5. Apply and immediately remove import blocks
terraform apply
# Then delete the import blocks from your config
6. Fill in the resource configuration
resource "aws_instance" "web" {
ami = "ami-0123456789abcdef0"
instance_type = "t3.micro"
tags = {
Name = "web-server"
}
}
Common Failure Modes
| Symptom | Cause | Fix |
|---|---|---|
| "Cannot import to non-existent resource" | Missing resource block | Add empty resource block first |
| "Invalid import id" | Wrong ID format for provider | Check provider docs for exact format |
| "Values not known until apply" | Using dynamic values in import | Use static IDs only |
| Plan shows resource replacement | Generated config includes computed attributes | Remove computed attributes from config |
| Import succeeds but state is empty | Wrong provider/region context | Verify provider configuration |
| "Error acquiring state lock" | Concurrent imports or large import timeout | Increase lock timeout or reduce batch size |
| Memory/performance issues | Too many simultaneous imports | Break into smaller batches |
The Scalr Advantage
Look, I'm not saying you need a platform to handle imports. But when you're dealing with hundreds of resources across multiple teams, having something that understands infrastructure lifecycle - including imports - at an organizational level? That's when raw Terraform starts showing its limits.

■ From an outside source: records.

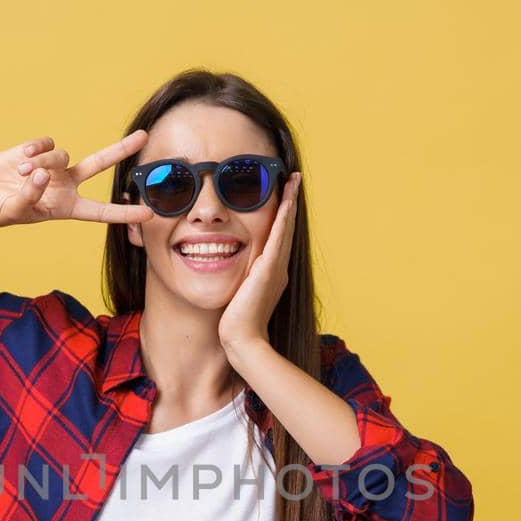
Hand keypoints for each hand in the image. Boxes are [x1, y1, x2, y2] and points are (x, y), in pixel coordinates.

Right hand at [0, 131, 157, 228]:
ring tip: (20, 172)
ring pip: (62, 154)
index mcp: (66, 207)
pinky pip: (47, 143)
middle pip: (100, 164)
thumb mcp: (13, 211)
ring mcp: (53, 166)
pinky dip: (35, 150)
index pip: (102, 211)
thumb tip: (42, 175)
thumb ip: (29, 196)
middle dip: (121, 150)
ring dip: (43, 162)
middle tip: (144, 137)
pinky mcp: (38, 150)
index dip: (125, 213)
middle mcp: (65, 185)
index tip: (149, 214)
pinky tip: (20, 158)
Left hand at [217, 171, 301, 348]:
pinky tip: (285, 201)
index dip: (282, 215)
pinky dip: (283, 218)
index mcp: (271, 273)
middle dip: (289, 202)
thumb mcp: (238, 295)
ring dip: (289, 203)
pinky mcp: (269, 270)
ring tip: (292, 181)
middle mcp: (278, 268)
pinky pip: (278, 238)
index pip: (278, 237)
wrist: (243, 341)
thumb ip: (239, 281)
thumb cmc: (235, 324)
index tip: (283, 195)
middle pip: (286, 228)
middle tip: (293, 179)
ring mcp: (276, 268)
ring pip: (286, 228)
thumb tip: (227, 271)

Platforms like Scalr provide controlled environments where import operations get the same policy checks, audit trails, and collaborative workflows as regular changes. No more "who imported what when" mysteries. No more state corruption from concurrent operations. Just saying.
What's Next
HashiCorp keeps improving import blocks. The identity attribute in 1.12 helps with complex IDs. Performance gets better each release. But the fundamental complexity remains - you're synchronizing external reality with Terraform's view of the world.

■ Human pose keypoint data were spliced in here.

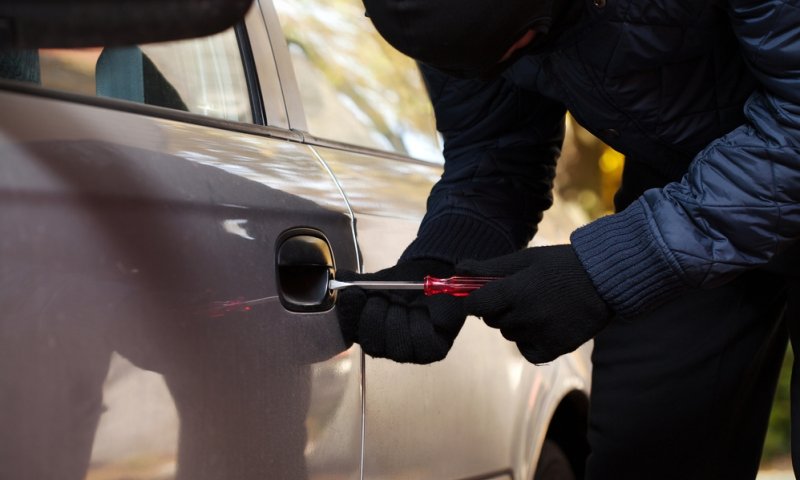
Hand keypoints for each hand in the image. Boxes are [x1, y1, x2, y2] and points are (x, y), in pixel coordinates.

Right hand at [335, 259, 466, 363]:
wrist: (433, 274)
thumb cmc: (404, 282)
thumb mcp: (378, 280)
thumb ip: (357, 282)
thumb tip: (339, 279)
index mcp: (367, 331)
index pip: (352, 332)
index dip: (351, 315)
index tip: (354, 293)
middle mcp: (386, 346)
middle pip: (373, 345)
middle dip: (375, 316)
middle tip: (383, 295)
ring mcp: (410, 352)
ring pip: (398, 348)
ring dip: (398, 319)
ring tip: (403, 302)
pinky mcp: (433, 350)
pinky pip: (423, 345)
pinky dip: (419, 323)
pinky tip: (420, 310)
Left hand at [457, 245, 610, 363]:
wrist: (605, 279)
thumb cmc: (561, 265)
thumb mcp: (525, 259)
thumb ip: (490, 268)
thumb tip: (458, 268)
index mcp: (517, 290)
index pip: (475, 304)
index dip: (473, 300)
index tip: (480, 296)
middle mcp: (527, 315)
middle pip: (492, 320)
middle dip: (497, 308)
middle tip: (519, 294)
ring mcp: (541, 333)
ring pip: (509, 334)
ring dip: (515, 323)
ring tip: (538, 305)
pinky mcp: (556, 348)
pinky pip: (527, 350)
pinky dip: (529, 341)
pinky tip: (543, 324)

My advice? Start small. Import one resource. Verify it works. Then scale up. And maybe consider whether wrestling with import blocks at scale is the best use of your time, or if a platform that handles this complexity might free you up for more valuable work.
The import block feature is powerful. But with great power comes great ways to corrupt your state file. Use it wisely.